Brethren the Huffington Post published a very interesting post, entitled Has Atheism Become a Religion?, which I think you ought to read. My comments were too long for the comments’ box, so I chose to share my thoughts and my experience as a blog post.
I toyed with "spiritual" atheism a couple of times during my adult life - including Theravada Buddhism and "Buddhism without beliefs" - a quest that took me to reexamine the roots of Western Civilization and the fusion of science, philosophy, and values that in Rome was made of Jerusalem and Athens. At all times I kept a "phenomenological" observation of my own internal stream of consciousness, and of my rational, and moral reasoning processes-in other words, of my conscience.
I reached the conclusion that atheism is ultimately irrational and that it does in fact bases itself on the perception of the "ultimate irrationality" of the universe, a perception reached by self-styled, ultimate "rational minds" that are the very product of that irrationality. This cognitive dissonance allows otherwise genial minds like that of Stephen Hawking to assert with a straight face that God has been removed as an explanation for the existence of the universe. The same dissonance, along with a healthy dose of hubris, empowers the evangelists of the new atheism like Dawkins and Harris, whose in-your-face hatred make for great bookselling and sound bites, but for little else. Then, on the fringes, we find people like Paul Myers, a professor of biology at the University of Minnesota at Morris, famous for his circus-acts of desecrating allegedly consecrated hosts. The rabble he attracts is considerable, the same kind of rabble attracted by the spectacles of “circus freaks,” attracted by what is bent, deformed, and grotesque, and of the same level of decency as the professor, or lack thereof.

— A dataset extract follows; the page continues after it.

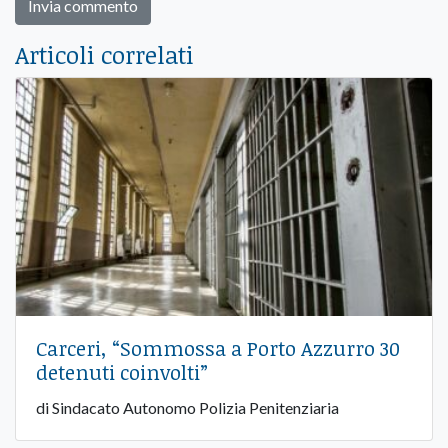
Articoli correlati
Carceri, “Sommossa a Porto Azzurro 30
detenuti coinvolti”
di Sindacato Autonomo Polizia Penitenziaria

Myers' egregious behavior and clear abuse of academic freedom leads me to observe that the fringes of the new atheist movement are disturbingly close to, and separated by a tenuous line from, the worst excesses brought about by Islamic fascism. But I digress.
That atheists have "spiritual needs" comes as no surprise to me. "Spirit" exists, despite the condescending denial often heard from neo-atheists. The best proof is the need for spiritual fulfillment atheists express and their demands to have their needs met. In my own experience, that deepest spiritual need comes from an intuition that the universe is indeed ultimately rational, that it has a beginning, a meaning, and a purpose, and that the human awareness of that need for rational meaning is no mere delusion, but a constitutive part of our humanity. Our spiritual hunger is as real and objective as our physical hunger. To deny human spiritual hunger is as foolish as denying physical hunger, as also denying the fact that, if unsatisfied, both hungers lead to death, albeit of a spiritual kind. One kills our bodies, the other our humanity.
St. Augustine said it best: "Thou movest us to delight in praising Thee; for Thou hast formed us for Thyself, and our hearts are restless till they find rest in Thee." True that, true that.